Remarkable instances of the mildness of January, 1825, are recorded in the provincial and London journals. In the first week a man planting a hedge near Mansfield, in Yorkshire, found a blackbird's nest with four young ones in it. The Westmoreland Gazette states, that on the 13th a fine ripe strawberry was gathered in the garden of Mr. W. Whitehead, Storth End, near End-Moor, and about the same time a present of the same fruit ws made by Thomas Wilson, Esq. Thorns, Underbarrow, to Mr. Alderman Smith Wilson, some of them larger in bulk than the common hazel-nut. Indeed the forwardness of the season in the north appears wonderful.

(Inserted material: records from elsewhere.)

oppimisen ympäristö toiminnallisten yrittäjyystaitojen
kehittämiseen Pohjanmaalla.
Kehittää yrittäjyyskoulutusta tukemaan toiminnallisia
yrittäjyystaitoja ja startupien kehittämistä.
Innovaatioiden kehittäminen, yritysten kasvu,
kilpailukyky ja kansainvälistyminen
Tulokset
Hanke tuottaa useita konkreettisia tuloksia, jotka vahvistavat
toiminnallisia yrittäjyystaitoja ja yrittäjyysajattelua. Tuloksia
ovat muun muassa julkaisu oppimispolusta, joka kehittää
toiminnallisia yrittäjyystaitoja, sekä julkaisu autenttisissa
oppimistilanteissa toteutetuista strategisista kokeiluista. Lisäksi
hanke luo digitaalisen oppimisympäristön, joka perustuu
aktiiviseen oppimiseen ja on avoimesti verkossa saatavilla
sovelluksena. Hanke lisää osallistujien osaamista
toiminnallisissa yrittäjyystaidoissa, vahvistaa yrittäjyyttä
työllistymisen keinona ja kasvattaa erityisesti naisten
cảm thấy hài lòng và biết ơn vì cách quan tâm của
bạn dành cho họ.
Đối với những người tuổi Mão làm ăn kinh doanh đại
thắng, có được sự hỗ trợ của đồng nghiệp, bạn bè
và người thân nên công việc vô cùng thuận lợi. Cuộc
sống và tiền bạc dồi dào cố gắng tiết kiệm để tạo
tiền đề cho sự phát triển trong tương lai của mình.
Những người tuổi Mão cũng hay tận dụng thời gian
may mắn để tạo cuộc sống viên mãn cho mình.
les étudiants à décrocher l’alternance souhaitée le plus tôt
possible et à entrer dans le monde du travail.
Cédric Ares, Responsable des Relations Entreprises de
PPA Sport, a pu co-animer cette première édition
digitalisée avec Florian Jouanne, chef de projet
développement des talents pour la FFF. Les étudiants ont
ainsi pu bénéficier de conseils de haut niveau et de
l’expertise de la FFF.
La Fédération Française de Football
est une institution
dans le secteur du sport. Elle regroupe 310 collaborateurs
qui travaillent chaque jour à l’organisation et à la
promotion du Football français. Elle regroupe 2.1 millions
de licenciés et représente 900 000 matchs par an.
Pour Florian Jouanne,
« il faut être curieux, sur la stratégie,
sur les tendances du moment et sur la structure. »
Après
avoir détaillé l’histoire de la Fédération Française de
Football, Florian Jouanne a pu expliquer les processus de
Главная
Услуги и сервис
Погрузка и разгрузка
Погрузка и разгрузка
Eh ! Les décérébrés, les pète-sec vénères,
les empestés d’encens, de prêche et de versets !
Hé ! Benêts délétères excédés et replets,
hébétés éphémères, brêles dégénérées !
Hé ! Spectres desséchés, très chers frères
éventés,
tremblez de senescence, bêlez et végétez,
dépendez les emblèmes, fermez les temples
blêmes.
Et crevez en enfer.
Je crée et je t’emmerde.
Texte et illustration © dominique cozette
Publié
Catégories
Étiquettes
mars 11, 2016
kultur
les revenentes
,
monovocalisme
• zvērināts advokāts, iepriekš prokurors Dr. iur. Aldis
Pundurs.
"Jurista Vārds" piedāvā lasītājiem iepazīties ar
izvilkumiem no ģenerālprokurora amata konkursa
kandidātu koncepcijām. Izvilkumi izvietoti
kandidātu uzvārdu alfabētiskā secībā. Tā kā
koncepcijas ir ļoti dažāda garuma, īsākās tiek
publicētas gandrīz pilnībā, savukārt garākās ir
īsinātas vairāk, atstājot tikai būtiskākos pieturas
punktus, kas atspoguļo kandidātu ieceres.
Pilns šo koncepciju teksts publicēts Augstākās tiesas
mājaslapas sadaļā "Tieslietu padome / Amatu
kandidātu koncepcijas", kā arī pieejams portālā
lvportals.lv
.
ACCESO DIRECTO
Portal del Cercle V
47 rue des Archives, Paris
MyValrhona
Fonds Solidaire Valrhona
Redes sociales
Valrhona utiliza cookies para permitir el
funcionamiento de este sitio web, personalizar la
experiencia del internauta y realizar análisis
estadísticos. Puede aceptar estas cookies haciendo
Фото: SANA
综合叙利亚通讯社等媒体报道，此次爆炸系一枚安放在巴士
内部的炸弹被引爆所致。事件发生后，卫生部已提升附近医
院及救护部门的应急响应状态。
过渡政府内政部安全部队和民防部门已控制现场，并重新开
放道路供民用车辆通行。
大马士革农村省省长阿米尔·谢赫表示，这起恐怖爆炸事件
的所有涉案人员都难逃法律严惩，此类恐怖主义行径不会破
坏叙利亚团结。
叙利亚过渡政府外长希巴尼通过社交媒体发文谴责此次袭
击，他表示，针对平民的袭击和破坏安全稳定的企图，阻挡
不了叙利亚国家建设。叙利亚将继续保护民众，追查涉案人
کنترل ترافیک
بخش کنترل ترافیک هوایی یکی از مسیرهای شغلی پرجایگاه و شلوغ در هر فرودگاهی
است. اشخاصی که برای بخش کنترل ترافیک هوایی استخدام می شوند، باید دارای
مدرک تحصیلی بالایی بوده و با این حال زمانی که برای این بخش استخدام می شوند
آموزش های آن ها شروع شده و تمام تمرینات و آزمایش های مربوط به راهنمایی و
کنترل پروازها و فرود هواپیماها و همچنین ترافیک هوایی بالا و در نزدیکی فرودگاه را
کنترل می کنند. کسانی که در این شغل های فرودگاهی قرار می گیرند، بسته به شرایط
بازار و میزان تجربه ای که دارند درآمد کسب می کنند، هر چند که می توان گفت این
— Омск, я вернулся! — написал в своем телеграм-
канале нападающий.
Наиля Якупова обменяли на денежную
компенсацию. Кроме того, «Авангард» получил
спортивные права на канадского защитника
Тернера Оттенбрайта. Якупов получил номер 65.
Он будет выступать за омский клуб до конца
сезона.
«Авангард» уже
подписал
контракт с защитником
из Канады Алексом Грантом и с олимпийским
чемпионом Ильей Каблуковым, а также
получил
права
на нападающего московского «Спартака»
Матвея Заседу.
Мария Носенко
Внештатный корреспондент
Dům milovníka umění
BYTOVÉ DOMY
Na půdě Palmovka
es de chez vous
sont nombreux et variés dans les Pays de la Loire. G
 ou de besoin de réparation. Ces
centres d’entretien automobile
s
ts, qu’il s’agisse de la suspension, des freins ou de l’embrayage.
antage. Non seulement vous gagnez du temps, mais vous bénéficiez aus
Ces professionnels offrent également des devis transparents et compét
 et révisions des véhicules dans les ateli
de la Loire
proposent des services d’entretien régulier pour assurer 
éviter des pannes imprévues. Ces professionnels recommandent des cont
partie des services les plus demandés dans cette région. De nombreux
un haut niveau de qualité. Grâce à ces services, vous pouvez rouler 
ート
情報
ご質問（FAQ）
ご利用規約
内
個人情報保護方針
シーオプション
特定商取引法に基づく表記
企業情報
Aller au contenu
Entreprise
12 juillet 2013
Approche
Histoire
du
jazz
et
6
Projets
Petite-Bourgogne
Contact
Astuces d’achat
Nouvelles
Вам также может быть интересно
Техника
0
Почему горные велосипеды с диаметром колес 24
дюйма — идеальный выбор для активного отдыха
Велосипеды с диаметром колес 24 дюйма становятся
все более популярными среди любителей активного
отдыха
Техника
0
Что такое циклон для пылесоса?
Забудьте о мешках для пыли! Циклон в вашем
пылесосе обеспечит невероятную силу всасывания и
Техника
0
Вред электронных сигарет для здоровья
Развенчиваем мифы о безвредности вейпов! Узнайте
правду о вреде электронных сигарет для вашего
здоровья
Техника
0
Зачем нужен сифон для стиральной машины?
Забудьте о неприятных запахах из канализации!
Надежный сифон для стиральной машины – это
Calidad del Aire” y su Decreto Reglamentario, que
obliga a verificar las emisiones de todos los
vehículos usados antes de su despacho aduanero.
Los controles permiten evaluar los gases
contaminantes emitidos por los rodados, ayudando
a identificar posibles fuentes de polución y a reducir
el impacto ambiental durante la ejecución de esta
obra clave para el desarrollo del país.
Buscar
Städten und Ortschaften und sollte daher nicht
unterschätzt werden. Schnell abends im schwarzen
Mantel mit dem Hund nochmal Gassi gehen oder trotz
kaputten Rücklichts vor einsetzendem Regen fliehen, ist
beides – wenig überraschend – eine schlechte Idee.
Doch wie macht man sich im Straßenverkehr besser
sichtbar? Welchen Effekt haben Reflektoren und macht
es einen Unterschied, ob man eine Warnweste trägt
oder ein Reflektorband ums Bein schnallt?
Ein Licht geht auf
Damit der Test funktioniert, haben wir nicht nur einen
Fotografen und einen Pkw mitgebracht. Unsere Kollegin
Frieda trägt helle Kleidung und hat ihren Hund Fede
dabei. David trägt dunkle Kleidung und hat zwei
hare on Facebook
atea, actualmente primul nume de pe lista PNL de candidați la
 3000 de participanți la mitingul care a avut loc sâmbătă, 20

It is stated in the Glasgow Chronicle of the 11th, that on the 7th, bees were flying about in the garden of Rose-mount; on the 9th, the sky was without a cloud; there was scarcely a breath of wind, the blackbirds were singing as if welcoming the spring; pastures wore a fine, fresh, and healthy appearance; the wheat-braird was strong, thick in the ground, and nearly covering the soil; vegetation going on in the gardens; the usual spring flowers making their appearance; the Christmas rose, the snow-drop, the polyanthea, the single or border anemone, the hepatica in its varieties, and the mazerion were in full bloom; the Narcissus making its appearance, and the crocusses showing colour. On the 11th, at six o'clock, the thermometer in Nelson-street, Glasgow, indicated 44 degrees; on the 9th, the barometer gained the extraordinary height of 31.01; on the 11th, it was at 30.8. The Sheffield Mercury represents, that within six or seven weeks preceding the middle of the month, the barometer had been lower and higher than had been remarked by any living individual in that town. On the 23rd of November it was so low as 27.5; and on the 9th of January at 11 P. M. it stood at 30.65. In the same place the following meteorological observations were made:
THERMOMETER.
TEN O'CLOCK A.M. DO. P.M.
11th . . . . . 42 . . . . . 38
12th . . . . . 43 . . . . . 37
13th . . . . . 44 . . . . . 40
14th . . . . . 44 . . . . . 43BAROMETER.
TEN O'CLOCK A.M. DO. P.M.
11th . . . . . 30.4 . . . . 30.3
12th . . . . . 30.3 . . . . 30.2
13th . . . . . 30.5 . . . . 29.9
14th . . . . . 29.5 . . . . 29.7At Paris, in the latter end of 1824, the barometer was exceedingly high, considering the bad weather that had prevailed, and the moisture of the atmosphere. There had been almost constant and incessant rain. The few intervals of fair weather, were when the wind got round a few points to the west, or the northward of west: but invariably, a few hours after, the wind again got to the southwest, and the rain commenced falling. It appeared as if a revolution had taken place in the laws of the barometer. The barometer in London was at 30.48 in May, 1824, and never rose higher during the whole year.